[MATERIALS PROVIDED]:
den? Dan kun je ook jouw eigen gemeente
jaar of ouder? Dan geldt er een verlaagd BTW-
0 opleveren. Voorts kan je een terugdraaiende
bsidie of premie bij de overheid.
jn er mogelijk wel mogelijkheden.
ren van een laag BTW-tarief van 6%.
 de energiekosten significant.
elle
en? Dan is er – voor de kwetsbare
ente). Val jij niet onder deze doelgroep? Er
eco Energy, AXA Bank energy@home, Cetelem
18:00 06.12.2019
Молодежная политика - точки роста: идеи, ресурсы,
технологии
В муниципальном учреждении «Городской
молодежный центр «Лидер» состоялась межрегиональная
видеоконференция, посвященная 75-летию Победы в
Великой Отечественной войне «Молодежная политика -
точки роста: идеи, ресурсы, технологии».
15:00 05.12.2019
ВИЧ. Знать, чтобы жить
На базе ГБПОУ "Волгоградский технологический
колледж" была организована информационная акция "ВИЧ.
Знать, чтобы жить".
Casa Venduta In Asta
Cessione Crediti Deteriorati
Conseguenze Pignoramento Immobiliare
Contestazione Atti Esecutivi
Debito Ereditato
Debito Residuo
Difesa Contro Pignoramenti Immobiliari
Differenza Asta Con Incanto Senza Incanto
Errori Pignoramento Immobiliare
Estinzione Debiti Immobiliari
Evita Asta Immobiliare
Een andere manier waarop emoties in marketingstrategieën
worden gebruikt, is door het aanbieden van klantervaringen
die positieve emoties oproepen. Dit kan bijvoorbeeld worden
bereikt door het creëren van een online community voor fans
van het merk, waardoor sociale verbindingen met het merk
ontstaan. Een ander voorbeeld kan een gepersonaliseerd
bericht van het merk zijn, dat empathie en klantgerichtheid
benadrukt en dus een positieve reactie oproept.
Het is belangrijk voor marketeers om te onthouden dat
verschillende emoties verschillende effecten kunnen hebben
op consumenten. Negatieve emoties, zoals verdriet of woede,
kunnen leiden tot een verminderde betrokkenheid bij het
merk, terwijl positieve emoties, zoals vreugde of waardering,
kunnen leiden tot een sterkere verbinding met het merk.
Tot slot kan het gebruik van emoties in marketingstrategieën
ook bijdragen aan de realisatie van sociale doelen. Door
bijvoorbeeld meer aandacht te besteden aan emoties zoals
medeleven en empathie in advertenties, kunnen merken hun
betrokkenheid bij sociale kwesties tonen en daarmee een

--

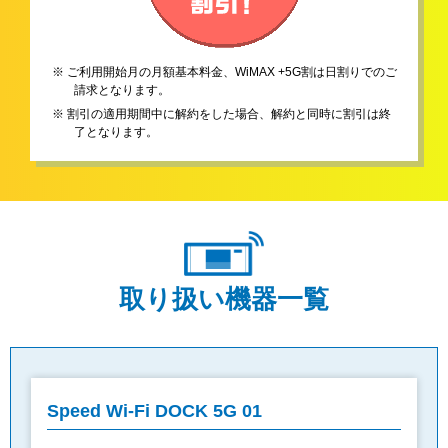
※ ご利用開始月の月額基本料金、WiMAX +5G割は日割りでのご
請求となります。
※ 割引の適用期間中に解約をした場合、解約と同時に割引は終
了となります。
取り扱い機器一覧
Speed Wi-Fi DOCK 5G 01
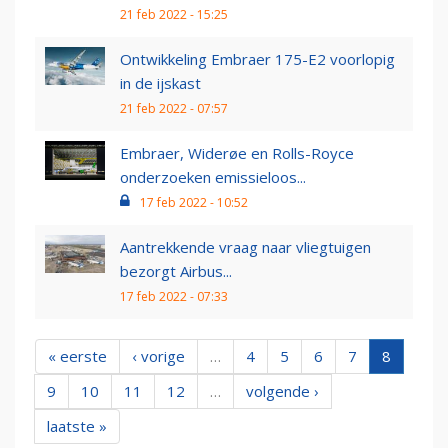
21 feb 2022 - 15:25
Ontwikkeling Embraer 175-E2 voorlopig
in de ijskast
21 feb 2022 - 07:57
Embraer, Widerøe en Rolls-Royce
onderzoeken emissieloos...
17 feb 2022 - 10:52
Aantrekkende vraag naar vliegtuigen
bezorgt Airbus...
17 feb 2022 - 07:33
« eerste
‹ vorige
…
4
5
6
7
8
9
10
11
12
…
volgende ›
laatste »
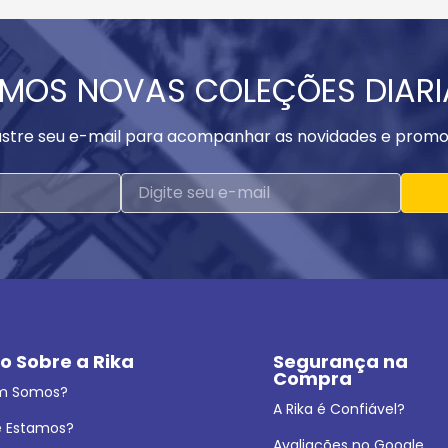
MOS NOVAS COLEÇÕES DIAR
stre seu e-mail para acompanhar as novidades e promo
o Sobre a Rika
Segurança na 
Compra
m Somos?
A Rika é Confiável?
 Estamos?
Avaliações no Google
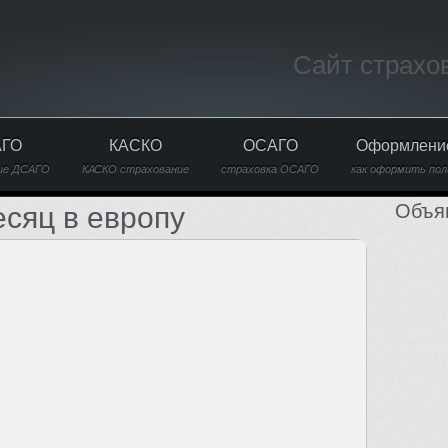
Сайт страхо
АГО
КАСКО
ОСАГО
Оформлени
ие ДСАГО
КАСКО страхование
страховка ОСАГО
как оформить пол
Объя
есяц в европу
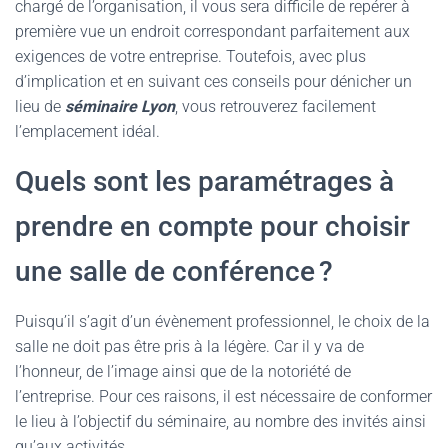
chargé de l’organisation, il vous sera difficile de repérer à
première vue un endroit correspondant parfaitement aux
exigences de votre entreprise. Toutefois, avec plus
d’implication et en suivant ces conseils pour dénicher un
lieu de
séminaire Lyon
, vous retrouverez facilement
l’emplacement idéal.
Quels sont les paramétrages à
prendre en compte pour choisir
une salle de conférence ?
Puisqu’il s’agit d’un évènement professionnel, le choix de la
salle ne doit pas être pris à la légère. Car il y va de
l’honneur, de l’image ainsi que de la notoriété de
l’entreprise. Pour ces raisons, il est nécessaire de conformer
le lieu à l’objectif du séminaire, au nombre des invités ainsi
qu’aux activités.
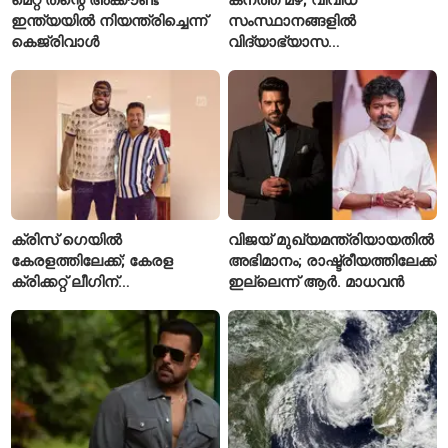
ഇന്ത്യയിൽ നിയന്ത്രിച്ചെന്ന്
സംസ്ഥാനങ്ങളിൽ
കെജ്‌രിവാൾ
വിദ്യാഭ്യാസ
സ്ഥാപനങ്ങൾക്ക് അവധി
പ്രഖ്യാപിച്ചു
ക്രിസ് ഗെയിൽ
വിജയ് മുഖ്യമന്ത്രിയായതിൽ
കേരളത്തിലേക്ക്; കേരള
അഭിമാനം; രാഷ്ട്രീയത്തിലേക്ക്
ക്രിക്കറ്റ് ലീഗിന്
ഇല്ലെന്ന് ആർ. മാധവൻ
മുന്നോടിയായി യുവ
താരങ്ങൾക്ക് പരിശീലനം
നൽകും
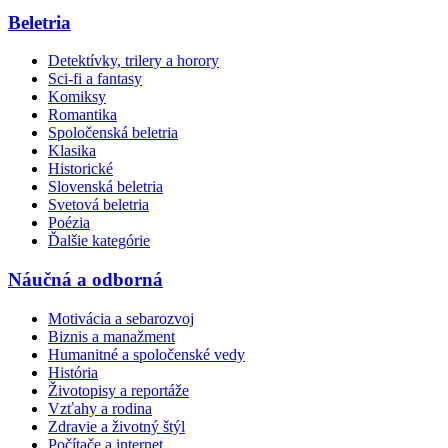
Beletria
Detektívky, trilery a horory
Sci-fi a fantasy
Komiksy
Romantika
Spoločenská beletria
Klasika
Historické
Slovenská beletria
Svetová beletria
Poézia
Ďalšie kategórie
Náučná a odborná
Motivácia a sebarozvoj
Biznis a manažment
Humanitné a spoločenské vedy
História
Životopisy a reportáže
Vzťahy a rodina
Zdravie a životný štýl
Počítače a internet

--

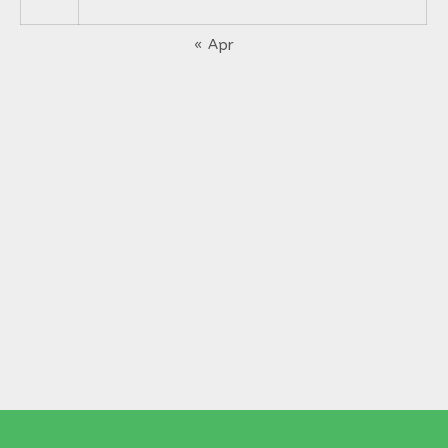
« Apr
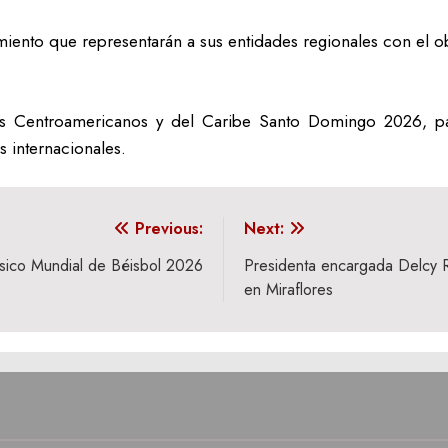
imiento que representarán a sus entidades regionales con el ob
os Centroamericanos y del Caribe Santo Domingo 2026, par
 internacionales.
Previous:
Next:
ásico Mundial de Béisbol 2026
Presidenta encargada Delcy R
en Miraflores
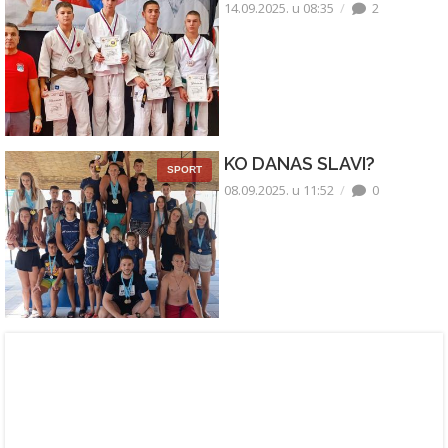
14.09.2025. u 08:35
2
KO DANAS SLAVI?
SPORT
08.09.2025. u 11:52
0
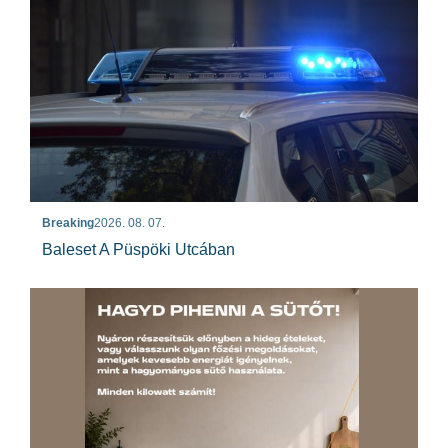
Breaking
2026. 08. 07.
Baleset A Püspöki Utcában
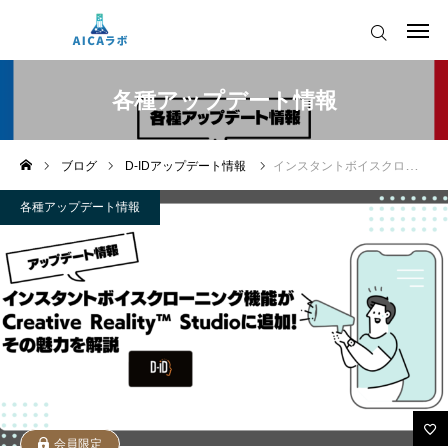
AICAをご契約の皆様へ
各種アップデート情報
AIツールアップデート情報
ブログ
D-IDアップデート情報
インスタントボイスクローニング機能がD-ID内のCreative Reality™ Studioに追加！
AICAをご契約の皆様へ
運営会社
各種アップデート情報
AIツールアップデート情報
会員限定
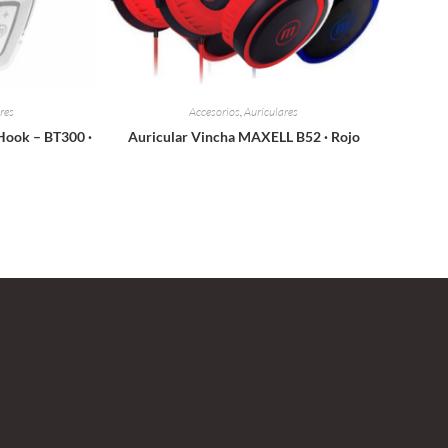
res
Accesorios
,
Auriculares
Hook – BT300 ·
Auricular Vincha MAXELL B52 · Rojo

[TASK GOAL]: Convert the lines in the records, from the line containing "den? Dan kun je ook jouw eigen gemeente" through the line containing "ren van een laag BTW-tarief van 6%.", into a JSON list of strings with one string per line and blank lines omitted.

[REPLY TO THE TASK]:
[
  "den? Dan kun je ook jouw eigen gemeente",
  "jaar of ouder? Dan geldt er een verlaagd BTW-",
  "0 opleveren. Voorts kan je een terugdraaiende",
  "bsidie of premie bij de overheid.",
  "jn er mogelijk wel mogelijkheden.",
  "ren van een laag BTW-tarief van 6%."
]